In order to develop these teachers, GYO must recruit candidates who are rooted in their communities, who have experience with children, and who have demonstrated their interest in the schools and students while serving as volunteer and active parents, as school paraprofessionals and as community leaders.  The GYO teacher preparation must build on and develop the knowledge and skills that candidates possess, and deepen their understanding of their own communities, as well as prepare them academically.  GYO initiatives must not “unteach” its candidates their knowledge and passion about their own communities.  It must return its candidates to their communities as stronger leaders, not as detached professionals.

The GYO Illinois initiative was developed by a group of Chicago-based community organizations working closely with university educators.  Thus, the voices and interests of active community residents have shaped this initiative.  And GYO itself grows out of a national movement of community organizing for school improvement in low-income neighborhoods.
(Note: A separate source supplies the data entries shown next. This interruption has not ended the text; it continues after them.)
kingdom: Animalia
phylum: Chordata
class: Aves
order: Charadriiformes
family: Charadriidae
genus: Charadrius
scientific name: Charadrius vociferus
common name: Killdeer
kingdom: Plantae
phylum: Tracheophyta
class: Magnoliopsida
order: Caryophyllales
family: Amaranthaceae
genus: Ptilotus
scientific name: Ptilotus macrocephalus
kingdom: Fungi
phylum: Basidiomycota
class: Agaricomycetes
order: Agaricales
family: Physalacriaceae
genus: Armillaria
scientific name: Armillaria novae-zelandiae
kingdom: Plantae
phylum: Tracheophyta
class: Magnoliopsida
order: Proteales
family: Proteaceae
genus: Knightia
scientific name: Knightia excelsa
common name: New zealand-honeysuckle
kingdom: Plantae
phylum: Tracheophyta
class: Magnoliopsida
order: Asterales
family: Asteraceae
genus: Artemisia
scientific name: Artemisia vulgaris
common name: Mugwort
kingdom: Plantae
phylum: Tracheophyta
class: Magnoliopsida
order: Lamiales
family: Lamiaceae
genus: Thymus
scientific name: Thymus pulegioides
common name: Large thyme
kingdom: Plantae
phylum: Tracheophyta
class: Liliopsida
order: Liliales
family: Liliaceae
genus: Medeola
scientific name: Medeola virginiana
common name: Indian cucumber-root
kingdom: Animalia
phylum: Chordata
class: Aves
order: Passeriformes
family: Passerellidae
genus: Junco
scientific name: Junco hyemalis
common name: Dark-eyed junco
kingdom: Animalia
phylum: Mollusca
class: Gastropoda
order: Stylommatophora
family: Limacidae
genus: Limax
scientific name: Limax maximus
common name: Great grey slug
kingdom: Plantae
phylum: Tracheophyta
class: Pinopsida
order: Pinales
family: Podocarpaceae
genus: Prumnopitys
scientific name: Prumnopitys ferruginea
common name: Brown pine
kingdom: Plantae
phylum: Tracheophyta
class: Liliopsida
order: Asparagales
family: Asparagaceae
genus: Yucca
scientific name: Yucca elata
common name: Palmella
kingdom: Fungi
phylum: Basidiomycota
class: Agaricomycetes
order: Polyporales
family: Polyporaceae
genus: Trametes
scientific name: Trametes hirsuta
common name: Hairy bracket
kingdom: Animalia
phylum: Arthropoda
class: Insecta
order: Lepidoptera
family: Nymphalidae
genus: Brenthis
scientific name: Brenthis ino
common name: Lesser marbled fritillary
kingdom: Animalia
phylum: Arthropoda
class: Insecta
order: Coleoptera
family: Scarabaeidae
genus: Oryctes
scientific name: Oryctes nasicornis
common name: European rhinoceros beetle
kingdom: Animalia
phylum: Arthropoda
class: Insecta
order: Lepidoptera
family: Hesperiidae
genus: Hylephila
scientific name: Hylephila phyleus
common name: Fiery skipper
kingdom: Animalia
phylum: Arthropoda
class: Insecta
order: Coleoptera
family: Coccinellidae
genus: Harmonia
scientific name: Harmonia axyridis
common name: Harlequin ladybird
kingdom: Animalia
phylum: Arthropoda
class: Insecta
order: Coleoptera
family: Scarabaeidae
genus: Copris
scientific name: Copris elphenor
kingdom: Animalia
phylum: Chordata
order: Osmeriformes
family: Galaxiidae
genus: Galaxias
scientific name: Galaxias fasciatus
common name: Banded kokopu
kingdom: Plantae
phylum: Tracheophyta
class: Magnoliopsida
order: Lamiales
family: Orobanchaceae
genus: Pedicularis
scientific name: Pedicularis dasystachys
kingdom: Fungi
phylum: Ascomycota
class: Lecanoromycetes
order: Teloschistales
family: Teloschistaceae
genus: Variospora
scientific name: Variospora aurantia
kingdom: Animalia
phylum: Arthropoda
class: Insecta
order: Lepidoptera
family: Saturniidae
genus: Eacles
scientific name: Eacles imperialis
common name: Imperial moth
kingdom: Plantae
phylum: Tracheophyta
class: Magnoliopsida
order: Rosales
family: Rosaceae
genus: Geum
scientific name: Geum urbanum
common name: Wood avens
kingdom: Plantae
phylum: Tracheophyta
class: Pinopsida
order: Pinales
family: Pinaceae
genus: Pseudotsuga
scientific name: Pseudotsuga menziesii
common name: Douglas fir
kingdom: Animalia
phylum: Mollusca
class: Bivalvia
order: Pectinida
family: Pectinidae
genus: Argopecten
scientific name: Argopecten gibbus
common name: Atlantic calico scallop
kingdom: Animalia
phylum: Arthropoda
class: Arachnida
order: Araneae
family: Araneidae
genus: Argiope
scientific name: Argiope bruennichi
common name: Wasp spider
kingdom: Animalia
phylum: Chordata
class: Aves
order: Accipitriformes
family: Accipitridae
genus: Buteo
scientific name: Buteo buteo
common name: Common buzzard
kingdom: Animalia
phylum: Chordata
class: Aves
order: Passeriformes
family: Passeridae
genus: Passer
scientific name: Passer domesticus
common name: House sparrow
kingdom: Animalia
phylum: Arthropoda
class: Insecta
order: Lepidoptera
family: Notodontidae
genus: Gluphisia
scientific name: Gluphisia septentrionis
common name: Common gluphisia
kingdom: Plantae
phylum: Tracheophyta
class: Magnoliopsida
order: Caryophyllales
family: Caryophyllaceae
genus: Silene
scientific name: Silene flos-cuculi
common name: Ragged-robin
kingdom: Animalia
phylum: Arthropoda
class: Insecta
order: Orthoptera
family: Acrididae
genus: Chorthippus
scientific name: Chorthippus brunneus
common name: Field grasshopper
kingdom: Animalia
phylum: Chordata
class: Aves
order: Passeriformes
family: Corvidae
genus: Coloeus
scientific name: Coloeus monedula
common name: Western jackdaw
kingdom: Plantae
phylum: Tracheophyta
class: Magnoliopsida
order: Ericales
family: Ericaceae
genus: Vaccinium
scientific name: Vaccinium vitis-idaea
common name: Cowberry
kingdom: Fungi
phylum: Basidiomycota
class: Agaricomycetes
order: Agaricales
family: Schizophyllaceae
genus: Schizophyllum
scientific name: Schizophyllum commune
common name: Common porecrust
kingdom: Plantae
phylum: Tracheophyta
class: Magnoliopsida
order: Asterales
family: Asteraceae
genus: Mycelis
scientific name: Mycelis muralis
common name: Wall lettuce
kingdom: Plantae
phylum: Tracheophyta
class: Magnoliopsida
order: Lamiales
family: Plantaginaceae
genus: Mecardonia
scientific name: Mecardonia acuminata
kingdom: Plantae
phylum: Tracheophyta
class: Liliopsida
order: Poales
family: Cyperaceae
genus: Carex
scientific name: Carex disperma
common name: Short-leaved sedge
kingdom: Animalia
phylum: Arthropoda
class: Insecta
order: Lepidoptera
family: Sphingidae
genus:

Community organizations have been advocating for more equitable and effective policies from districts and states, and at the same time developing the relationships at the local school/community level which can transform schools through collective community efforts.  The on-going partnership of community organizations required in GYO implementation means that community interests will remain at the table long-term to ensure that the programs meet community needs and academic requirements.  The development of the programs should hopefully be an educational process for both community people and for educators.

Carrying out the GYO vision will be different in different communities – whether they are long-term disinvested African American urban neighborhoods with high teacher turnover; or increasingly immigrant neighborhoods where the teaching force no longer reflects the language or culture of the new student population.  In both cases a pipeline of GYO teachers can help provide that critical mass of stable community-based teachers who can facilitate bridge-building beyond the school walls.

GYO will help facilitate the development of collective efforts to improve learning, first through the supportive cohort model of GYO, and later through the strengthening of broad-based learning communities where GYO graduates go to teach. 

This document contains a record of our practices and understandings to date.  GYO Illinois will continue to develop best practice as it expands to new communities.

Principles

The basic principles of Grow Your Own programs follow.

  1. Low-income communities of color are places with enormous assets that can be tapped for GYO and for education of the community’s children.
  2. Strong and creative relationships among parents, students, community residents, paraprofessionals, teachers, administrators, community colleges, schools and school districts, higher education institutions, teacher and school employee unions and community organizations are a major source of power for quality education.
  3. Community organizing can mobilize these resources and bring them together to win and sustain good policy and good programs over the long haul.
  4. Community organizations are central to a successful Grow Your Own program by providing an independent parent/community voice at the table where decisions are made.
  5. Lower achieving students in lower achieving schools have a right to the best teachers with high levels of content knowledge, excellent teaching skills and good experience
  6. Adult, non-traditional teaching candidates need the same elements of high quality academics and pedagogy that we hope to find exemplified in the classroom practice of those candidates once they become teachers, including teaching that engages students, respects the knowledge of students and draws on their experience.
  7. Leadership training and organizing training can help prepare teachers who are problem solvers, lifelong learners, collaborators, trust builders and powerful players in the public arena.